Selected MPI CEC publications
Numerous natural and man-designed transformations of fundamental importance to our daily lives are enabled by transition metal molecular catalysts in solution. Spectroscopy overall provides the means to interrogate not only reactants and products, but also the nature of key reactive species responsible for the desired reactivity. The spectroscopic observables are often not clearly mapped to the atomic structural domain as a consequence of intricate quantum mechanical selection rules of light-matter interaction. To close the loop, molecular modeling is essential to provide chemical insights and to propose electronic structural descriptions consistent with experimental data.

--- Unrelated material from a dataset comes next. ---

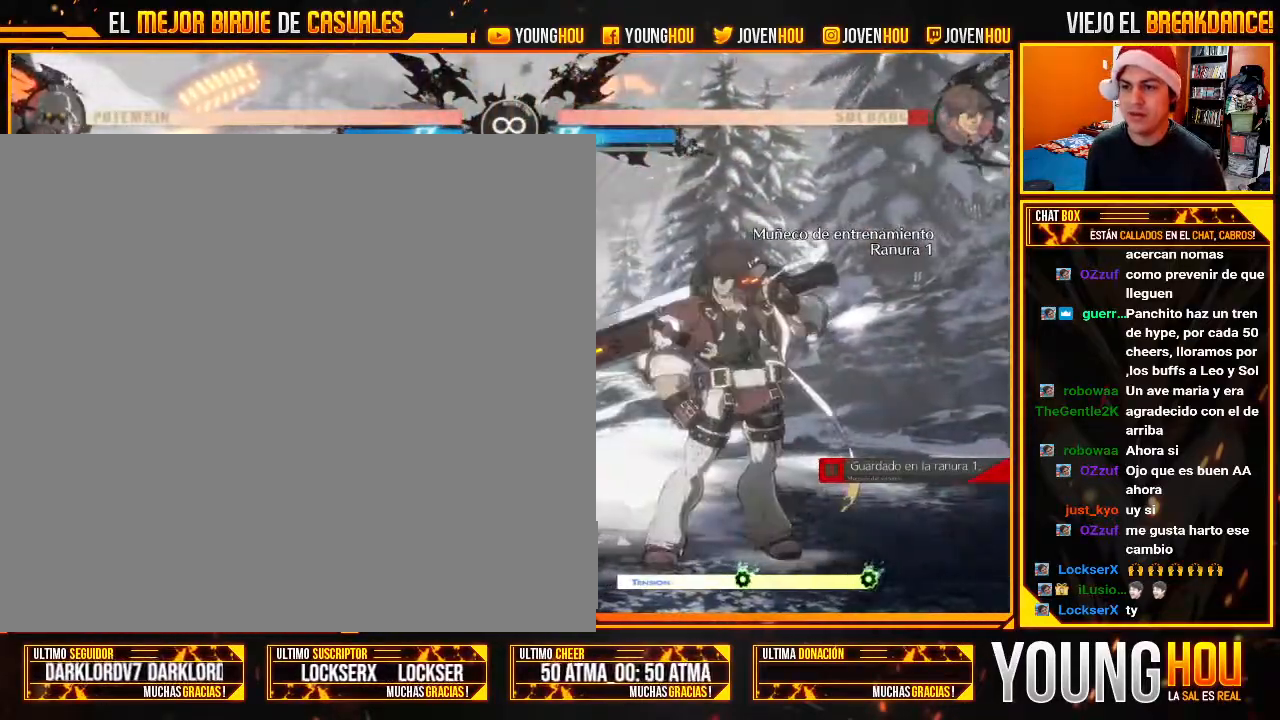
{"dt_ms": 500, "buttons": [], "left_stick": "center", "events": []}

In our group, we employ the synthesis-spectroscopy-theory tripod to drive fundamental research on the key characteristics that enable first-row transition metals to perform C-H functionalization.

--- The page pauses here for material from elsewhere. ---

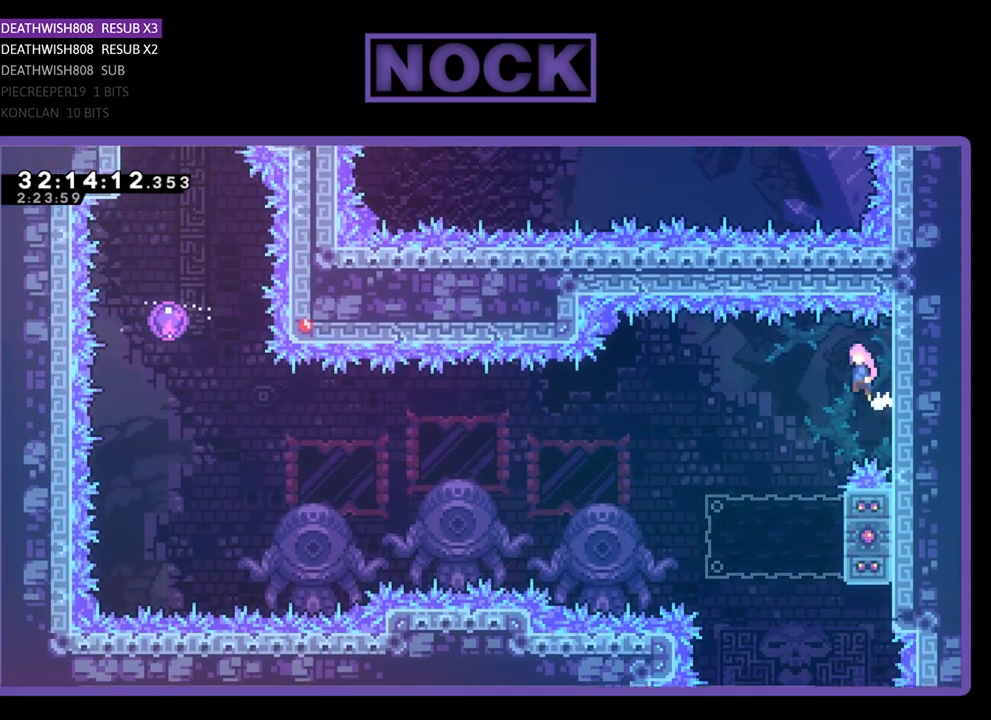
Gameplay with a controller (PlayStation layout); each line is a JSON object with the inputs held at the frame after it. "events" lists button and stick changes between this image and that frame as [ms after this image, input, new state], when the widget could be followed in between. Not read: right_stick.
{"buttons": ["R2", "DPAD_RIGHT"], "left_stick": "center", "events": [[67, "CROSS", "up"], [367, "DPAD_LEFT", "up"], [467, "DPAD_RIGHT", "down"]]}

While enzymes serve as inspiration to design and improve synthetic catalysts, the investigation of molecular models shed light on enzyme’s structure and mechanism. Lytic polysaccharide monooxygenase1 (LPMO) has a solvent-exposed monocopper site able to activate C-H bonds of insoluble polysaccharide substrates, thus breaking them into smaller segments with potential use as renewable feedstock in fermentative processes. The natural oxygen atom source – O2 or H2O2 – is currently debated.2 The mechanism as well as the key reactive intermediate is unknown. The importance of the first coordination sphere relative to distal amino-acid side chains in the second coordination sphere is also of extreme interest to the design of artificial catalytic systems and confined spaces.

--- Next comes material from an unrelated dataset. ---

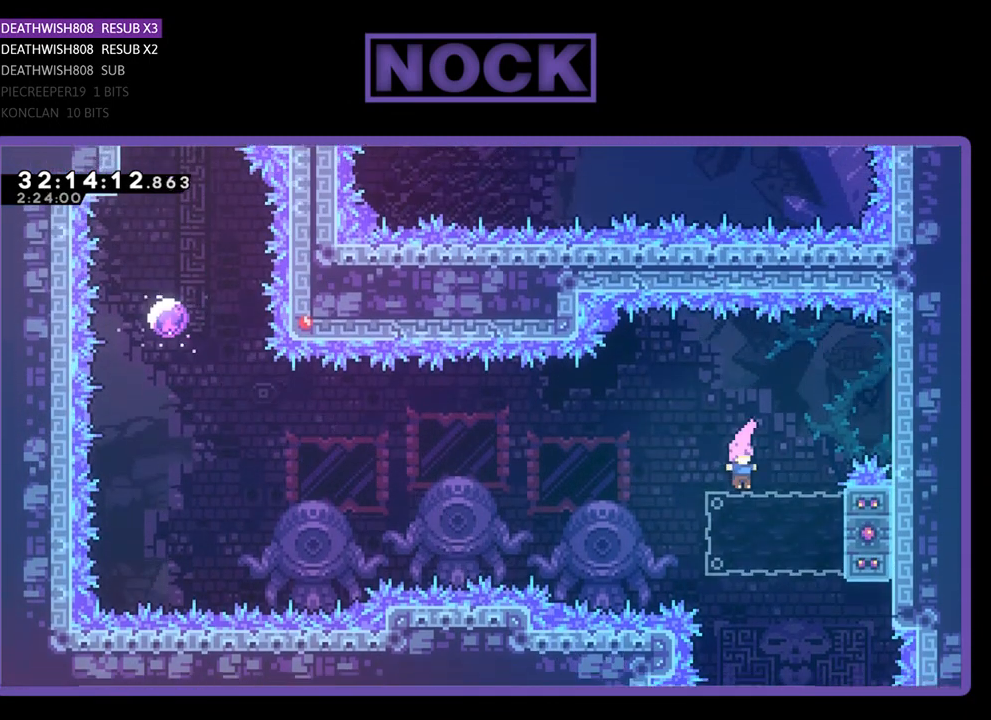
{"buttons": ["CROSS", "R2", "DPAD_UP", "DPAD_LEFT"], "left_stick": "center", "events": [[100, "CIRCLE", "down"], [233, "DPAD_DOWN", "down"], [267, "CIRCLE", "up"], [267, "DPAD_DOWN", "up"], [267, "DPAD_LEFT", "down"], [267, "DPAD_RIGHT", "up"], [333, "CROSS", "down"], [333, "DPAD_UP", "down"]]}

1. Vaaje-Kolstad, G.; Westereng, B.; Horn, S.J.; Liu, Z.; Zhai, H.; Sørlie, M.; Eijsink, V.G.; An oxidative enzyme boosting the enzymatic conversion of recalcitrant polysaccharides. Science 2010, 330(6001), 219-22.
2. Bissaro, B.; Røhr, Å.K.; Müller, G.; Chylenski, P.; Skaugen, M.; Forsberg, Z.; Horn, S.J.; Vaaje-Kolstad, G.; Eijsink, V.G.H.; Oxidative cleavage of polysaccharides by monocopper enzymes depends on H2O2. Nat Chem Biol. 2017, 13(10):1123-1128.